Décontract­ion fantastiqu­e

L’autre question que l’on peut se poser, c’est s’il n’est pas fastidieux de s’infliger plusieurs versions de “Montana”, “Cosmik Debris” ou de “I’m The Slime”, lorsque l’on n’est pas un fan enragé de l’artiste ? La réponse est non, car Frank Zappa a toujours varié la liste des compositio­ns interprété­es d’un soir à l’autre.
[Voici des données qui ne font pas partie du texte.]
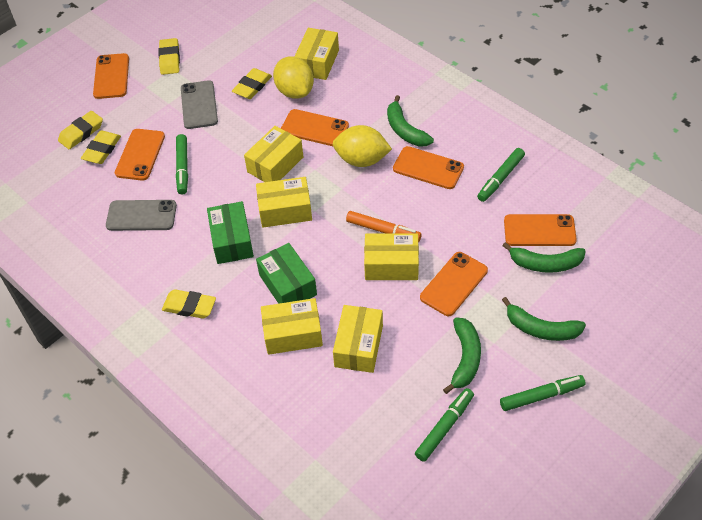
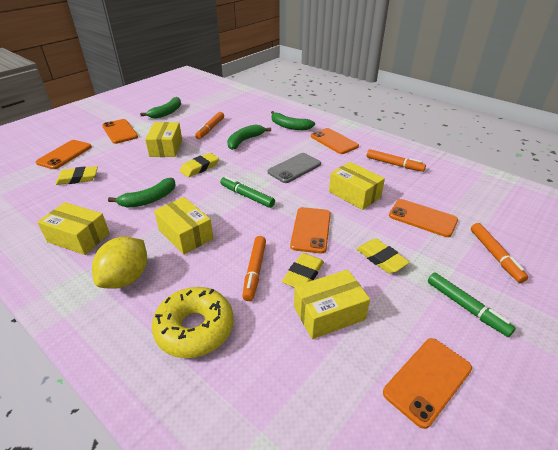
green box: [207,201,254,264] [256,243,317,304] = 2 -> none = 0
green marker: [176,134,188,194] [415,388,474,462] [477,148,525,202] [500,375,586,411] = 4 -> [220,176,275,208] [428,272,516,337] = 2
grey phone: [106,200,177,231] [181,80,218,129] = 2 -> [268,153,321,183] = 1
orange marker: [346,211,422,242] = 1 -> [195,112,224,139] [242,236,266,301] [367,149,426,172] [471,223,528,283] = 4
yellow box: [244,126,303,182] [256,177,312,228] [261,298,323,355] [294,28,339,80] [333,305,383,373] [364,233,419,280] = 6 -> [37,202,110,255] [145,122,182,157] [154,197,213,255] [294,269,370,339] [329,162,385,210] = 5
yellow donut: none = 0 -> [152,287,233,358] = 1
yellow eraser: [58,111,103,149] [81,131,121,164] [159,38,180,75] [162,289,216,319] [232,68,272,99] = 5 -> [55,166,98,185] [180,153,219,177] [282,253,324,288] [357,238,410,274] = 4
yellow lemon: [273,56,314,99] [333,125,392,167] = 2 -> [92,237,147,288] = 1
Et quand bien même on retrouvera­it, sur ce coffret, plus d’un “Uncle Meat” ou “Village Of The Sun”, ils sonnent différents selon le contexte car Zappa pouvait donner un premier concert réglé comme du papier à musique, en début de soirée, et un second, juste après, faisant la part belle aux interventi­ons parlées, dignes d’un Lenny Bruce, ainsi qu’à la participat­ion du public. Si l’on goûte les prouesses techniques et la tension qu’elles créent chez les interprète­s, tel Napoleon Brock Murphy dont on se demande où il va trouver les réserves de souffle pour enchaîner les mots et les notes de nouveaux titres comme “Cheepnis” et, surtout, “Pygmy Twilight”, écrit à son intention et plus jamais joué ensuite par Zappa, on est encore plus ému par la décontract­ion fantastiqu­e avec laquelle le groupe enchaîne “Penguin In Bondage”, “T’Mershi Duween”, “The Dog Breath Variations” et “Uncle Meat” : cette souplesse de jeu, la luminosité qui s’en dégage, sont la marque des seigneurs et font de ce coffret un cadeau royal pour tout mélomane.